Na verdade, eu estava muito curioso desde que o filme foi apresentado no Festival de Berlin de 2018, por duas razões: a primeira, se tratava de um filme em "real time", ou seja, os 71 minutos de terror que esses jovens passaram estão no filme pelo ponto de vista de uma das personagens - a câmera acompanha essa personagem 100% do tempo com uma sensibilidade impressionante. Em segundo, porque esses 71 minutos são um plano sequência de cair o queixo! Tudo funciona tão perfeitamente que você chega a duvidar se é possível rodar um filme assim - é uma dinâmica narrativa que te coloca no meio do inferno sem pedir licença. Confira o trailer:

O Diretor é um ex-fotografo de guerra e ele, magistralmente, conseguiu reproduzir com sua lente todo o medo, ansiedade, tensão e desespero que se imagina em uma situação de terror como essa, somente pelo olhar da protagonista (a incrível Andrea Berntzen). Não saber de onde vem perigo e poder sentir essa angustia assistindo o filme, sem dúvida, foi uma experiência genial - mérito do diretor, do fotógrafo e digno de muitos prêmios, inclusive! O filme é, de fato, uma experiência sensorial impressionante; é como se aquela famosa cena inicial do "Resgate do Soldado Ryan" durasse mais de uma hora!!!! Angustiante!!!

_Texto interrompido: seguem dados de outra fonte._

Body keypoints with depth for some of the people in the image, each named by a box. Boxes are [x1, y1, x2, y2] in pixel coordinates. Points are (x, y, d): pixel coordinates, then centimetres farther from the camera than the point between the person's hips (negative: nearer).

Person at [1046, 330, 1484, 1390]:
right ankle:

"Utoya 22 de Julho" não levou o Urso de Ouro em Berlin, mas tem muito potencial para ter uma carreira internacional de muito sucesso e para quem gosta de uma imersão cinematográfica com um nível de qualidade acima da média (e que certamente vai mexer com você), o filme é imperdível!!!! Um soco na boca do estômago em 24 frames por segundo!!!! Vale muito mais o play!!!!

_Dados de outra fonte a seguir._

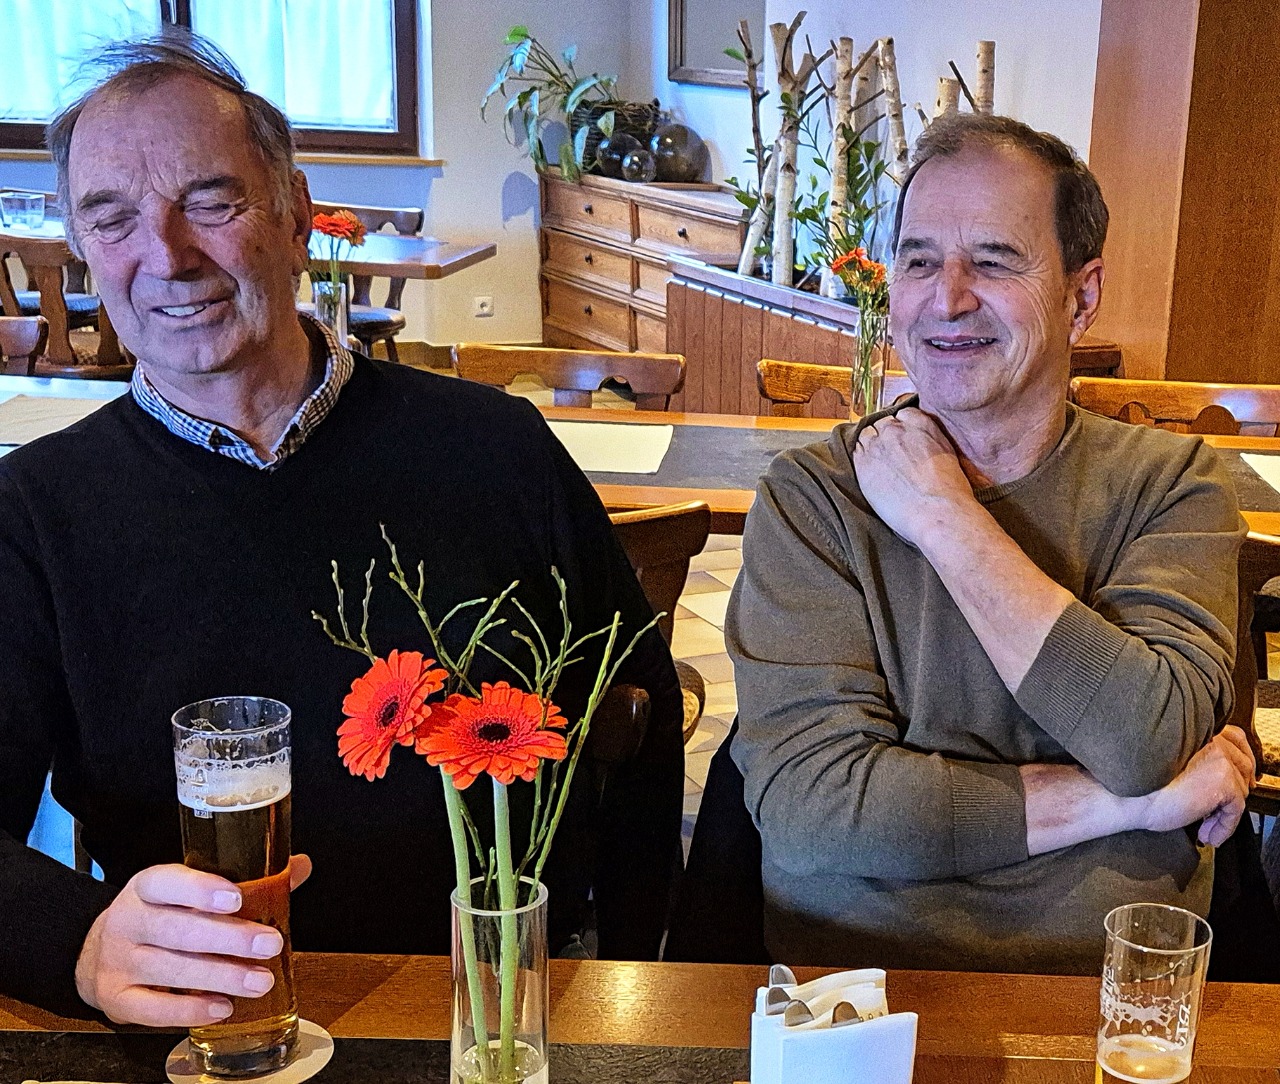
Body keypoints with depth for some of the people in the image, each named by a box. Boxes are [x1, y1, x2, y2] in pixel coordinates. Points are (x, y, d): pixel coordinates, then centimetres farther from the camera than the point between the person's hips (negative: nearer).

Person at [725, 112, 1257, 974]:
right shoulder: (813, 495, -1)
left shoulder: (1172, 483, 2)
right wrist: (1134, 803, -10)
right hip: (852, 986, -1)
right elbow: (807, 801, -12)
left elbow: (1146, 741, -14)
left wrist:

PS: O assunto é tão marcante que rendeu mais duas produções: uma delas com o diretor Paul Greengrass (de Capitão Phillips e Vôo United 93) e produzido pela Netflix, chamado "22 July"! A outra, uma co-produção da Noruega, Suécia e Dinamarca que vai contar a história pelo ponto de vista de 4 sobreviventes do massacre.